--- Exercise passage ---

- Born: Raphael Jeffrey Carlisle Graybill February 20, 1989 (age 37) Great Falls, Montana, U.S.
- Education: Columbia University (BA) Magdalen College, Oxford (MPhil) Yale University (JD)
- Political party: Democratic
- Spouse: Marisa Franklin ​(m. 2017)​
- Children: 3

= Raph Graybill =

American lawyer and politician

Raphael Jeffrey Carlisle "Raph" Graybill (born February 20, 1989) is an American attorney who served as chief legal counsel to Steve Bullock, the governor of Montana, from 2017 to 2021. Graybill was a candidate for attorney general of Montana in the 2020 general election, losing to Republican nominee Austin Knudsen. As running mate to Ryan Busse, Graybill ran unsuccessfully for lieutenant governor in Montana's 2024 gubernatorial election.

== Early life and education ==
Graybill is a fifth-generation native of Montana. He was born and raised in Great Falls and graduated from Great Falls High School. In 2010, Graybill earned a Bachelor of Arts degree in political science from Columbia University. He then studied as a Rhodes Scholar at Magdalen College, Oxford, where he earned a Master of Philosophy (MPhil) degree in political theory in 2012. Graybill received a Juris Doctor from Yale Law School in 2015.

Graybill served as an auxiliary police officer with the New York City Police Department for four years while studying at Columbia University.

== Career ==
In 2008, Graybill was elected as a Democratic National Committee delegate and had the distinction of being the youngest DNC delegate elected to the Montana Delegation.

After graduating from Yale Law School in 2015, Graybill served as the law clerk to Chief Judge Sidney R. Thomas of the U.S. Court of Appeals for the 9th Circuit in Billings, Montana. He then worked in private practice for the firm Susman Godfrey LLP, representing small businesses harmed by unfair business practices.

--- Stored data ---

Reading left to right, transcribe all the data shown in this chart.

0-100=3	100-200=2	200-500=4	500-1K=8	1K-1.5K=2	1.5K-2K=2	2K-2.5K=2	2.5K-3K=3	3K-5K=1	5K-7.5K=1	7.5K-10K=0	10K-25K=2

---

- Work order 1:
Using the Raph Graybill biography, answer each question on its own line:
(a) In what year did Graybill earn his Master of Philosophy degree?
(b) Who defeated him in the 2020 election for attorney general of Montana?
(c) For which judge did he serve as law clerk after graduating from Yale Law School?
- Work order 2:
Please output the part of the Raph Graybill biography between "- Political party: Democratic" and "2024 gubernatorial election.", inclusive.

- Task solution 1:
(a) 2012
(b) Austin Knudsen
(c) Chief Judge Sidney R. Thomas of the U.S. Court of Appeals for the 9th Circuit

- Task solution 2:
- Political party: Democratic
- Spouse: Marisa Franklin ​(m. 2017)​
- Children: 3

= Raph Graybill =

American lawyer and politician

Raphael Jeffrey Carlisle "Raph" Graybill (born February 20, 1989) is an American attorney who served as chief legal counsel to Steve Bullock, the governor of Montana, from 2017 to 2021. Graybill was a candidate for attorney general of Montana in the 2020 general election, losing to Republican nominee Austin Knudsen. As running mate to Ryan Busse, Graybill ran unsuccessfully for lieutenant governor in Montana's 2024 gubernatorial election.